Dan Price is a co-founder of Liverpool-based Supplywell, which came out of his business partner Michael Herevin’s experiences as a supply teacher.

Supplywell’s technology matches supply teachers with schools but charges a lower fee than agencies and pays more money directly to the supply teacher.

They are already working with 10 schools in Liverpool and have 200 teachers signed up to the platform.

Price said: “There’s a crisis in teaching at the moment. Loads of teachers are leaving the profession. There are high levels of absences. As a result we need lots of supply teachers but the schools are over-paying for them. We’re trying to change it.”

Alex Alexandrescu is the co-founder of Manchester tech start-up Dicey Tech, which is on a mission to encourage more students into STEM careers through 3D printers.

He said: “We build 3D printers and show kids how to use them to design, code and print things like robots. We make technology learning, fun and engaging. We link it in with industry.

“EdTech has to be fun to be engaging. Dicey Tech make it fun for students to learn about technology. Then we connect them with companies who will need these skills.”

Daniel Hinkley is the co-founder of GoXchange Global, which is a new online network that supports university students who are studying or working abroad.

He previously worked as a teacher for 12 years and found students were often unprepared for the challenges they faced.

His first business CampusConnect targeted overseas students to reduce isolation among new students.

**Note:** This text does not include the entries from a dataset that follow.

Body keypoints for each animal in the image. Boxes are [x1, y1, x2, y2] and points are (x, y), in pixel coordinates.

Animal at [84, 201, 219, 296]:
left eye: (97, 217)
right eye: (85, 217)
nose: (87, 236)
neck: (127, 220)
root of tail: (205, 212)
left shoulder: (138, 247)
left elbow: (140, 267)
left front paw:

“We found that the number one fear that students had when they were moving abroad or even to a new city was the fear of isolation,” he said. “CampusConnect gives people the opportunity to build relationships, make friendships and connections months before that set foot on campus.

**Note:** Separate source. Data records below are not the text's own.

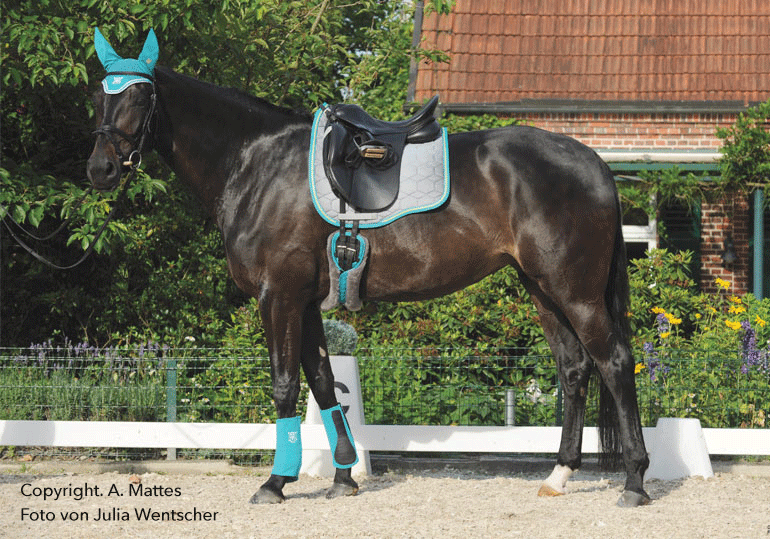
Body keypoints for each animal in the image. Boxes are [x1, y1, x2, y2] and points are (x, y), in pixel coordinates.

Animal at [86, 29, 650, 507]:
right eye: (99, 97)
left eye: (140, 97)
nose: (100, 169)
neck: (256, 163)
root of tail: (594, 163)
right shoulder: (306, 303)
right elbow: (320, 381)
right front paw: (341, 476)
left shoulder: (279, 296)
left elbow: (284, 384)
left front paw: (275, 482)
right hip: (541, 288)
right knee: (574, 368)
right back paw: (559, 475)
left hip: (575, 291)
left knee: (615, 363)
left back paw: (635, 482)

“GoXchange is a mobile app platform for students to use who are going to spend a portion of their time studying overseas. It links then up and connects them by destination.

“It has to be interactive, it has to be engaging and people have to use it time and time again.”

Andy Kent is the chief executive of Liverpool-based Angel Solutions, which is a software company working in the education sector. The company employs 50 people and has a turnover of £3m.

He said: “We all want to make a difference but the challenge we’ve got in the sector is training and equipment. There’s so much potential but it’s going untapped for me. One of the biggest barriers is definitely training and one of the only way I can see that happening as a solution is to free up and liberate existing pockets of time in schools.”

The other speakers were Christine Bellamy, head of product at BBC Education; Chloe Barrett, founder and CEO, DigiDentistry, which has rebranded as Immersify Education; and Jade Parkinson-Hill, founder of Steam School in Liverpool.